Britney Spears and ‘N Sync were blowing up the charts, President Clinton was dominating the headlines in a most unfortunate way, and households all across the country were lovingly attending to their pet Furbys. 1998 seems a world away from that which we inhabit today, seventeen years later. Yet the economic headlines, if not exactly repeating, do seem to rhyme a bit. There are some history lessons here worth bearing in mind as our attention turns to managing our portfolios through the second half of this year.
Here We Go
In 1998 we were well into the multi-year bull market in US equities that began in 1995, but there were serious concerns elsewhere in the world that investors feared would spill over and spoil our party. Following the collapse of the Thai baht in the summer of 1997, East Asian currencies fell by as much as 80 percent against the US dollar over the next year. Their stock markets were likewise pummeled as foreign portfolio capital made a mad scramble for the exit. The S&P 500, shown in the chart below, was stuck in a three month rut as the 1998 calendar flipped to June. It would enjoy an upside breakout through the first half of July, but more ugliness lay in store.
Shocks…
Summertime ended early for traders in 1998 with word that Russia was defaulting on its sovereign debt. Russian government bonds (GKOs) with their generous yields were a favorite asset holding among foreign investors. After the Russian government liberalized the GKO market in 1997, foreigners grabbed around 30 percent of the total market. The likes of Goldman Sachs and Morgan Stanley opened Moscow offices and competed furiously for mandates, right up to the end of the party on August 17 when the government announced its intention to default.

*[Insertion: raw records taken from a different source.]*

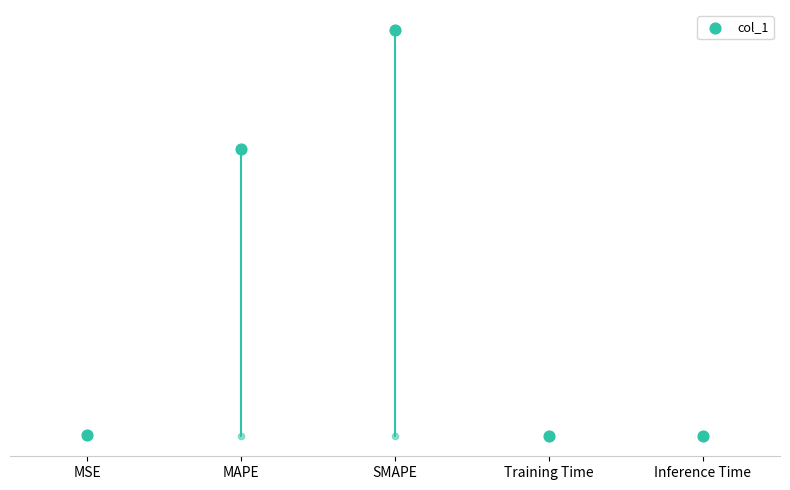

Between MAPE and Training Time, which is larger?

MAPE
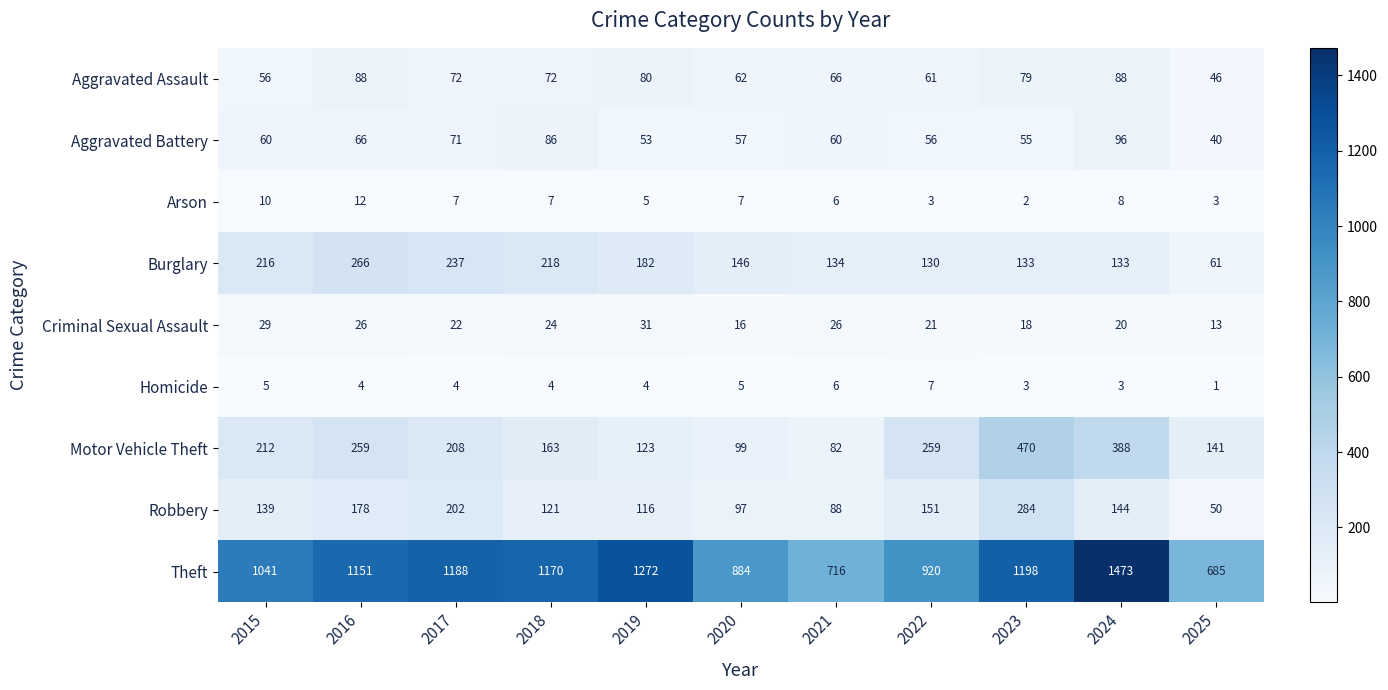

Which series has the largest total across all categories?

Theft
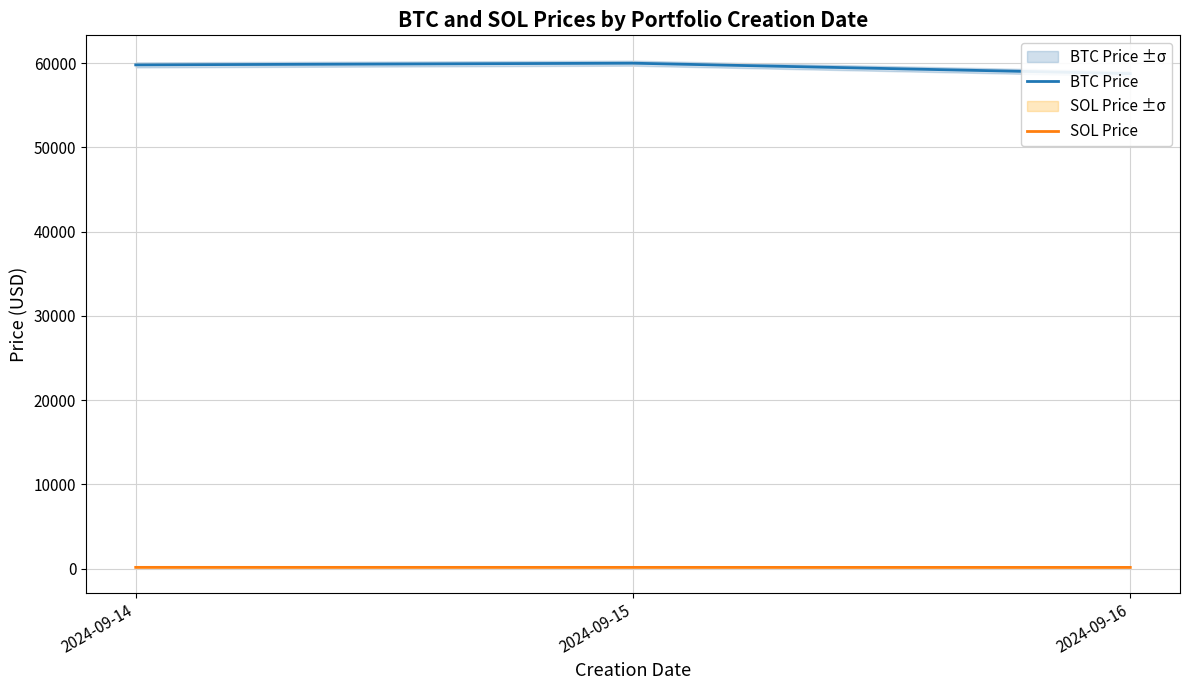

Is the value of BTC Price at 2024-09-15 greater than the value of SOL Price at 2024-09-15?

Yes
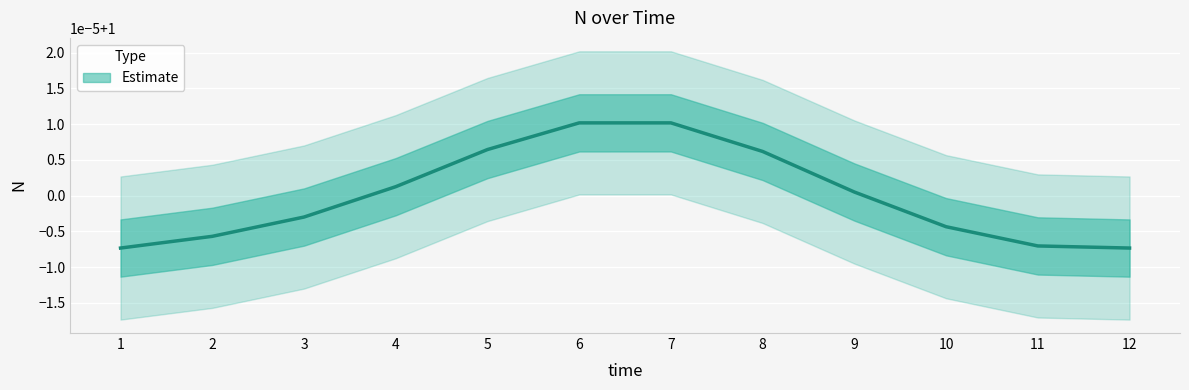

Which label corresponds to the largest value in the chart?

7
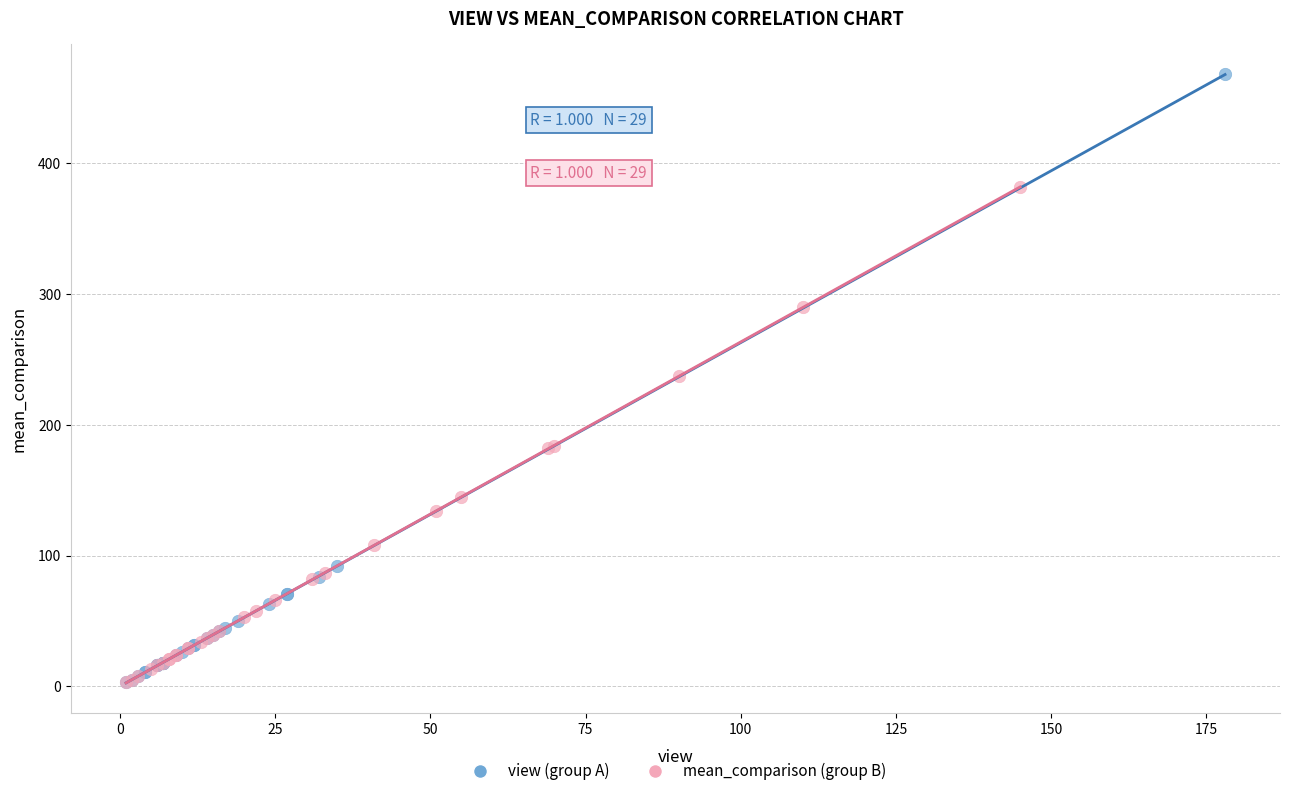

Which series reaches the maximum Y coordinate?

view (group A)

Nowhere was the demise of the Russian bond market felt with more dismay than in the plush offices of Long Term Capital Management, the prominent hedge fund run by ex-Salomon Brothers star trader John Meriwether and options guru Myron Scholes, one half of the Black-Scholes formula that begat the modern derivatives industry. LTCM’s exposure to Russia led to its bankruptcy and – foreshadowing the Lehman Brothers menace of ten years later – fears of an industry-wide contagion. The specter of a bear market loomed, and indeed the 20% peak-to-trough threshold was tested in early October.
…and Shock Absorbers
As we all know now, that bear never got traction. Policymakers and bankers figured out how to put LTCM out of its misery without taking the rest of the industry down with it. All hailed Messrs. Greenspan, Rubin and Summers as the “Committee to Save the World”. With the US economy continuing to hum along nicely and with continuing problems elsewhere in the world, US stocks once again looked like a pretty good comparative bet. The party would roar along for a couple more years, until “Oops! I did it again” would come to describe the vibe in the worlds of both pop music and capital markets in 2000. Investors who bailed out in the late 1998 turmoil missed out on another 59% of capital gains from the 10/8 trough to the March 2000 peak.
Lessons for Today
What can the 1998 experience tell us about today? Clearly the world is a different place. The US economy is growing, with low unemployment and tame inflation, but it is not growing at anything like the pace of the late 1990s. Still, the US continues to look pretty good compared with other parts of the world. The Greek crisis could yet throw cold water on the recent spate of relative good news in the Eurozone. China’s domestic stock market is a bubble showing an unhealthy uptick in volatility, as seen in the chart below.
The Shenzhen A Share index booked a year-to-date gain of 122 percent on June 12, but experienced back-to-back losses of 3.5 percent and 5.9 percent over the last two trading days. China – which comprises about 25 percent of the MSCI Emerging Markets index – has done the lion’s share of the lifting in pulling EM stocks up this year. A collapse in Chinese equities would be likely to bring the rest of the asset class down with it. The herd effect of portfolio capital that tanked emerging markets in 1997-98 is alive and well.
Greece and/or China could be a catalyst for the long-expected pullback in US stocks. The S&P 500 has not closed 10% or more below the last peak since 2011. But – and here is where we see the usefulness of the 1998 parallel – any such pullback is in our opinion likely to play out relatively quickly and present the potential for further gains before this bull fully plays out. Investors have to put their money somewhere. If the rest of the world looks more unsettling than our home market – and this in the context of a bond market that is, if anything, harder to navigate than equities – we do not see a compelling script for a secular bear in US stocks. Navigating pullbacks requires discipline, but history shows there can be rewards for those who keep their emotions in check.